Data Dependency Analysis#

The code for the data dependence analysis can be found in tree-data-ref.cc and its interface and data structures are described in tree-data-ref.h. The function that computes the data dependences for all the array and pointer references for a given loop is compute_data_dependences_for_loop. This function is currently used by the linear loop transform and the vectorization passes. Before calling this function, one has to allocate two vectors: a first vector will contain the set of data references that are contained in the analyzed loop body, and the second vector will contain the dependence relations between the data references. Thus if the vector of data references is of size n, the vector containing the dependence relations will contain n*n elements. However if the analyzed loop contains side effects, such as calls that potentially can interfere with the data references in the current analyzed loop, the analysis stops while scanning the loop body for data references, and inserts a single chrec_dont_know in the dependence relation array.

The data references are discovered in a particular order during the scanning of the loop body: the loop body is analyzed in execution order, and the data references of each statement are pushed at the end of the data reference array. Two data references syntactically occur in the program in the same order as in the array of data references. This syntactic order is important in some classical data dependence tests, and mapping this order to the elements of this array avoids costly queries to the loop body representation.

Three types of data references are currently handled: ARRAY_REF, INDIRECT_REF and COMPONENT_REF. The data structure for the data reference is data_reference, where data_reference_p is a name of a pointer to the data reference structure. The structure contains the following elements:

  • base_object_info : Provides information about the base object of the data reference and its access functions. These access functions represent the evolution of the data reference in the loop relative to its base, in keeping with the classical meaning of the data reference access function for the support of arrays. For example, for a reference a.b[i][j], the base object is a.b and the access functions, one for each array subscript, are: {i_init, + i_step}_1, {j_init, +, j_step}_2.

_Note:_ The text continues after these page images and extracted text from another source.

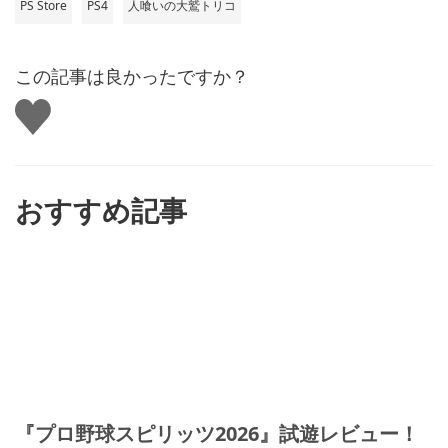
PS Store
PS4
人喰いの大鷲トリコ
この記事は良かったですか？
い
い
ね
す
る
おすすめ記事
『プロ野球スピリッツ2026』試遊レビュー！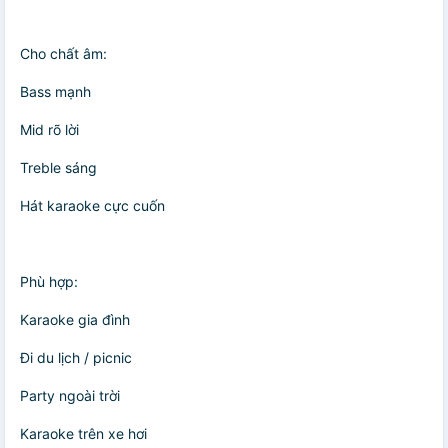
Cho chất âm:
Bass mạnh
Mid rõ lời
Treble sáng
Hát karaoke cực cuốn
Phù hợp:
Karaoke gia đình
Đi du lịch / picnic
Party ngoài trời
Karaoke trên xe hơi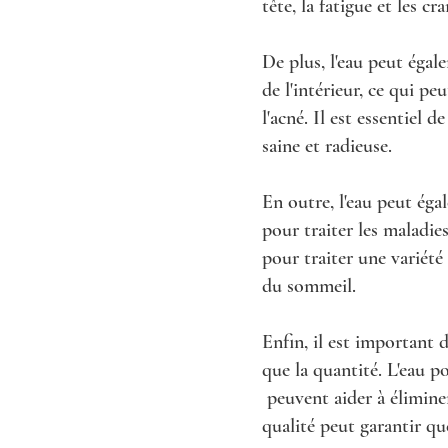
tête, la fatigue et les c
De plus, l'eau peut égal
de l'intérieur, ce qui pe
l'acné. Il est essentiel
saine et radieuse.
En outre, l'eau peut égal
pour traiter les maladies
pour traiter une variété
du sommeil.
Enfin, il est important
que la quantité. L'eau p
peuvent aider à éliminer
qualité peut garantir qu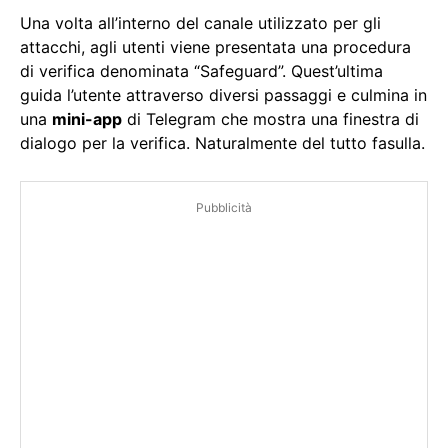
Una volta all’interno del canale utilizzato per gli
attacchi, agli utenti viene presentata una procedura
di verifica denominata “Safeguard”. Quest’ultima
guida l’utente attraverso diversi passaggi e culmina in
una
mini-app
di Telegram che mostra una finestra di
dialogo per la verifica. Naturalmente del tutto fasulla.
Pubblicità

  • first_location_in_loop : Provides information about the first location accessed by the data reference in the loop and about the access function used to represent evolution relative to this location. This data is used to support pointers, and is not used for arrays (for which we have base objects). Pointer accesses are represented as a one-dimensional access that starts from the first location accessed in the loop. For example:

    for1 i
       for2 j
        *((int *)p + i + j) = a[i][j];
    

    The access function of the pointer access is {0, + 4B}_for2 relative to p + i. The access functions of the array are {i_init, + i_step}_for1 and {j_init, +, j_step}_for2 relative to a.

    Usually, the object the pointer refers to is either unknown, or we cannot prove that the access is confined to the boundaries of a certain object.

    Two data references can be compared only if at least one of these two representations has all its fields filled for both data references.

    The current strategy for data dependence tests is as follows: If both a and b are represented as arrays, compare a.base_object and b.base_object ; if they are equal, apply dependence tests (use access functions based on base_objects). Else if both a and b are represented as pointers, compare a.first_location and b.first_location ; if they are equal, apply dependence tests (use access functions based on first location). However, if a and b are represented differently, only try to prove that the bases are definitely different.

  • Aliasing information.

  • Alignment information.

The structure describing the relation between two data references is data_dependence_relation and the shorter name for a pointer to such a structure is ddr_p. This structure contains:

  • a pointer to each data reference,

  • a tree node are_dependent that is set to chrec_known if the analysis has proved that there is no dependence between these two data references, chrec_dont_know if the analysis was not able to determine any useful result and potentially there could exist a dependence between these data references, and are_dependent is set to NULL_TREE if there exist a dependence relation between the data references, and the description of this dependence relation is given in the subscripts, dir_vects, and dist_vects arrays,

  • a boolean that determines whether the dependence relation can be represented by a classical distance vector,

  • an array subscripts that contains a description of each subscript of the data references. Given two array accesses a subscript is the tuple composed of the access functions for a given dimension. For example, given A[f1][f2][f3] and B[g1][g2][g3], there are three subscripts: (f1, g1), (f2, g2), (f3, g3).

  • two arrays dir_vects and dist_vects that contain classical representations of the data dependences under the form of direction and distance dependence vectors,

  • an array of loops loop_nest that contains the loops to which the distance and direction vectors refer to.

Several functions for pretty printing the information extracted by the data dependence analysis are available: dump_ddrs prints with a maximum verbosity the details of a data dependence relations array, dump_dist_dir_vectors prints only the classical distance and direction vectors for a data dependence relations array, and dump_data_references prints the details of the data references contained in a data reference array.